Re: polytonic Greek: diacritics above long vowels ᾱ, ‘, ῡ

From: Philippe Verdy <>
Date: Mon, 5 Aug 2013 03:09:37 +0200

2013/8/4 Richard Wordingham <>

> On Sun, 4 Aug 2013 22:32:38 +0200
> Philippe Verdy <> wrote:
> > 2013/8/4 Richard Wordingham <>
> > > Also missing are precomposed forms for the likes of <OMICRON,
> > > COMBINING DOUBLE BREVE, UPSILON>, described as a final diphthong
> > > shortened before a following vowel.
> > They are not missing, they are encoded just the way you write it.
> They are missing from the set of precomposed characters. (It's been
> argued that, in an ideal world, *all* precomposed characters would be
> missing.)

Of course you could argue that, but then the number of characters to encode
would have been tremendous, and we would have not been able to benefit from
the normalization stability. You ould also argue that normalization
stabiity was not needed for this case, but then it would have been
extremely difficult to define conformant processes (i.e. the assertion that
applications are trating all canonical equivalents the same way, except for
binary sorting those subsets of canonical equivalents).

> > They are not needed in fact, but they just should be documented
> > somewhere for implementers of renderers and fonts, to support these
> > types of clusters.
> Assuming that fonts containing COMBINING DOUBLE BREVE are not required
> or morally obliged to support it properly.

I have not said this was required. That's why I suggested NOT a normative
addition in TUS, but an evolutive, informative technical report instead.

> May be it will be enough to include them somewhere in CLDR data
> > (notably if they are still not listed explicitly in the Greek
> > collation table),
> The CLDR does not yet support Ancient Greek! It's by no means certain
> that COMBINING DOUBLE BREVE would make it to the list of auxiliary
> exemplar characters. Vowels with plain COMBINING BREVE and COMBINING
> MACRON don't make to the list of auxiliary exemplar characters for
> Modern Greek.

I was not speaking about exemplar character subsets for any language, or
even their auxiliary subset. Even if the last one is not standardized and
evolutive, it is based on frequency of use and someagreements that these
characters are desirable under common conventions, and that theiruse will
be understood with minor efforts.

> or in an informative technical report for the Greek
> > script, enumerating more completely the clusters that should be
> > supported and listing some known practices and recommanded encodings
> > (possibly with exceptions for some usages discussed in the report).
> > I suggest an informative technical report instead of extending The
> > Unicode standard itself, only because it will not be normative, and
> > will be subject to updates. And the same could be developed for other
> > scripts as well (notably for Semitic and Indic scripts).

_Instruction_
Pick up the mailing-list reply on polytonic Greek diacritics after its final line and carry it on.

Dataset items
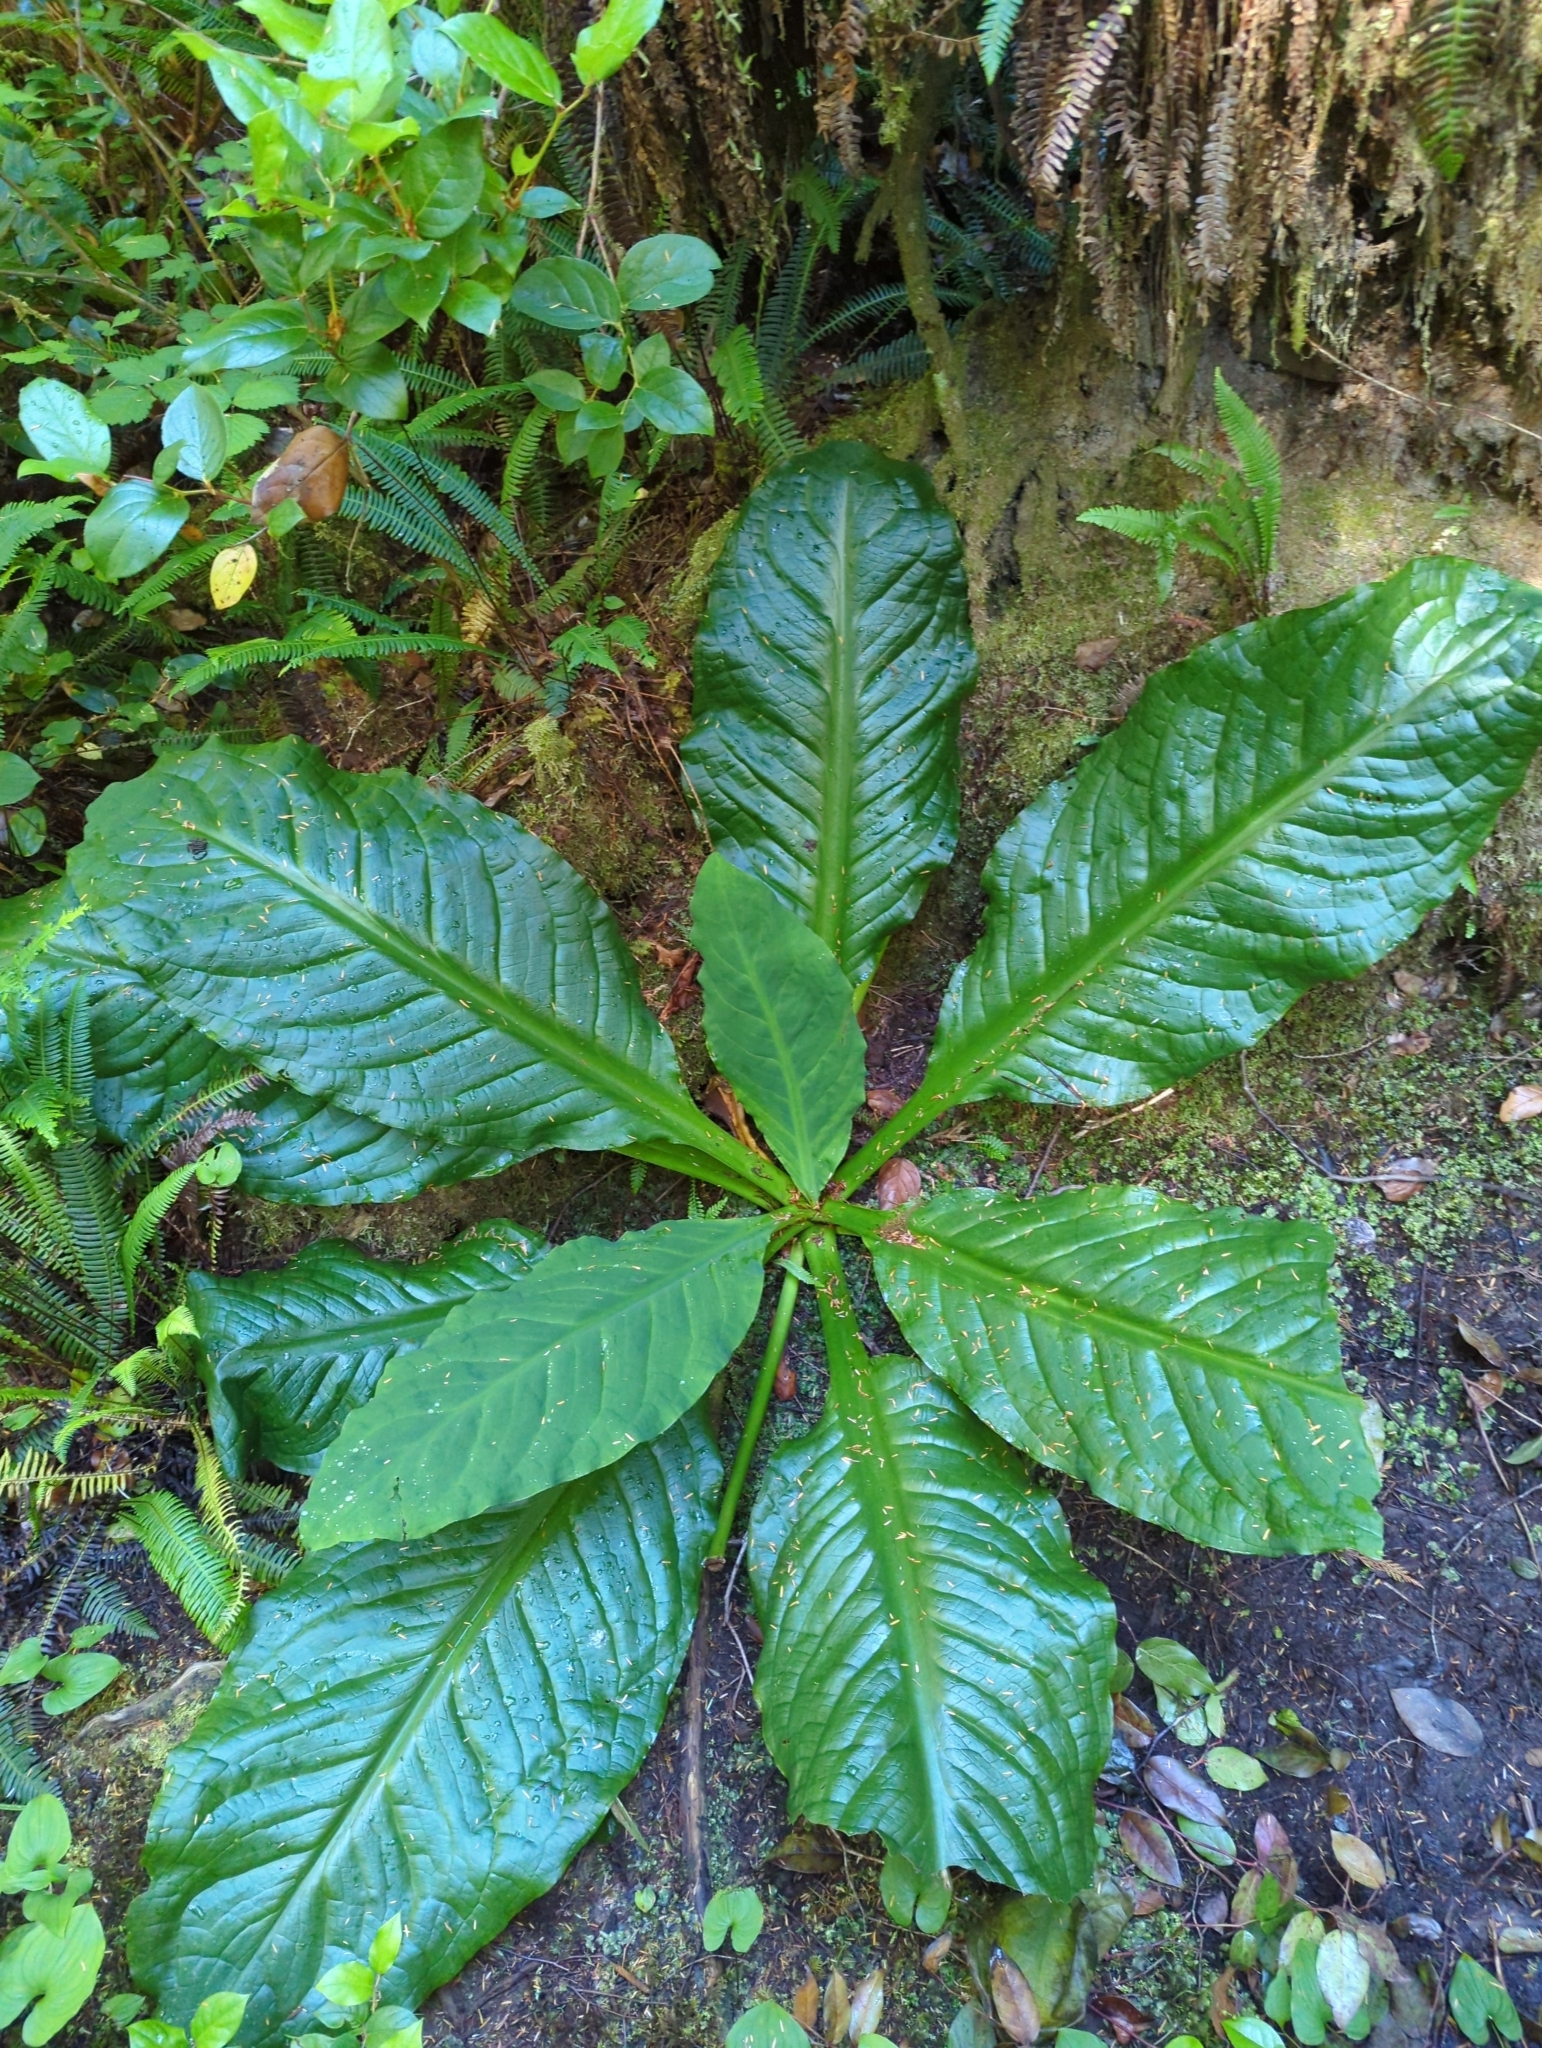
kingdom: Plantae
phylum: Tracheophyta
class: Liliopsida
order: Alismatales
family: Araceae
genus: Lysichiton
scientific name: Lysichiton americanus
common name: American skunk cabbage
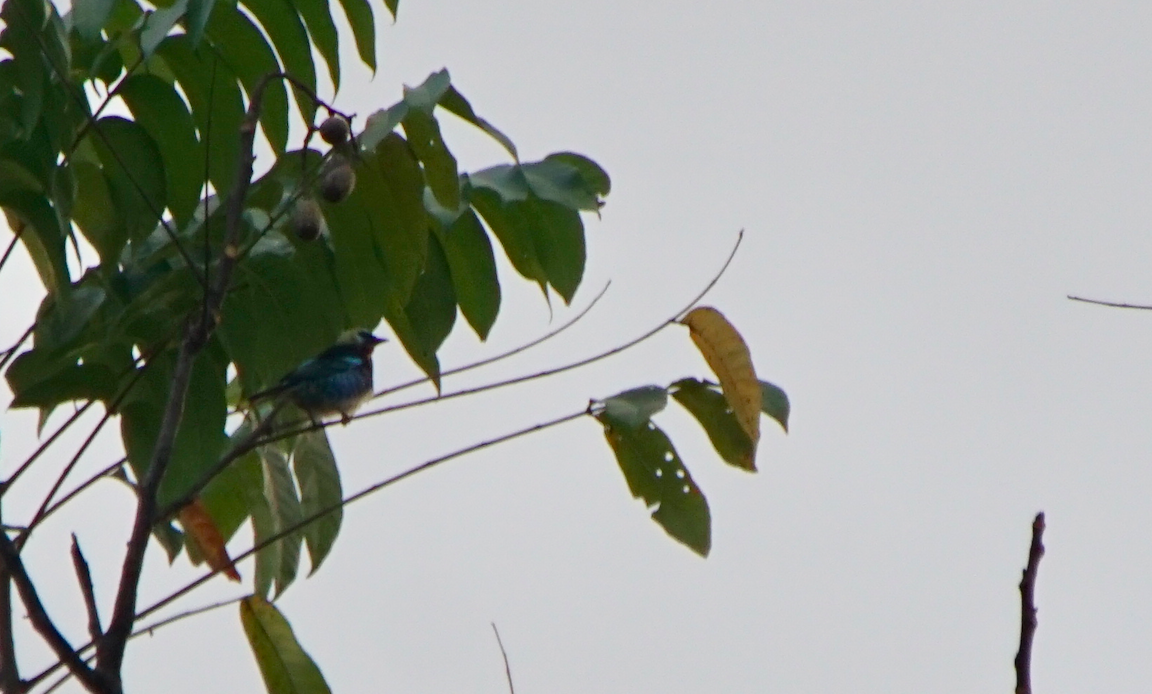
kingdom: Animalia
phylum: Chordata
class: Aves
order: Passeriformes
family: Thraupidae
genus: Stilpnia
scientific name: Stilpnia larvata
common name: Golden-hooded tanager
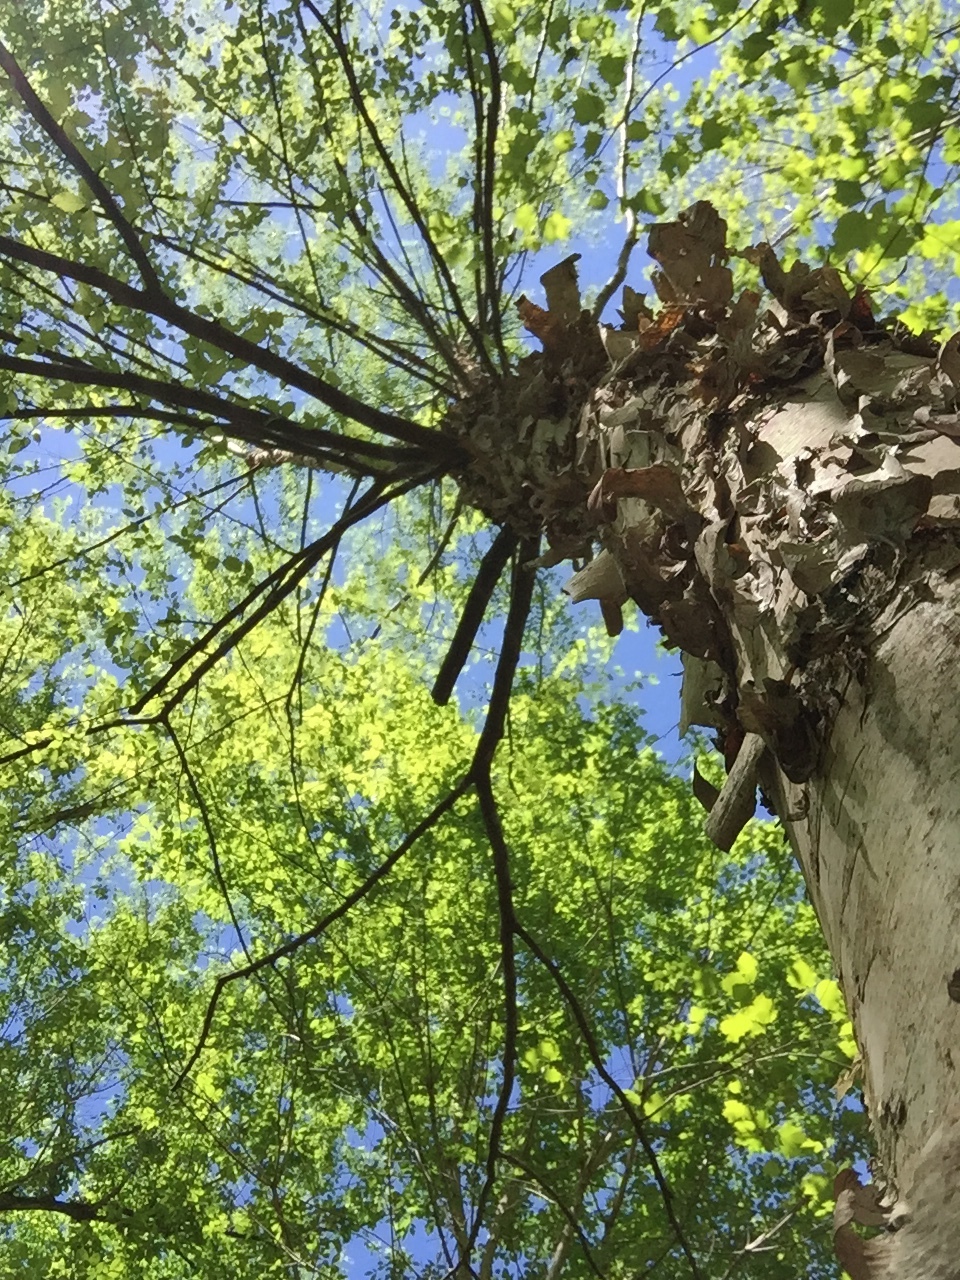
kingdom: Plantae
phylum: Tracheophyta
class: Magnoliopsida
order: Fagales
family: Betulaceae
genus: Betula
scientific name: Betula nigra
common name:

_Answer to this problem_
> On the contrary, a simple remark in TUS Section 7.9 (precise location is
> an exercise for editors who like to make it difficult to cite) that
> diacritics over two base characters are not limited to the Latin
> script should suffice. It's covered by 'pronunciation systems' in TUS
> 6.2 - they're not limited to the Latin script. I did notice some cases
> of ties apparently being used in annotated Greek to indicate that a
> sequence of consonants counted as a single character for metrical
> purposes.

Where did I write that it should be limited to Latin ? I even spoke about
other scripts as well, and spoke about the common and inherited characters
that should be treated in the technical report for each script (I did not
suggest creating a separate report for each language, there are too many of
them, most of them having no defined stable orthographies, so that each
author will use his own conventions when transcripting these languages (but
they will still use a script accroding to common practices found in other
languages using the same script).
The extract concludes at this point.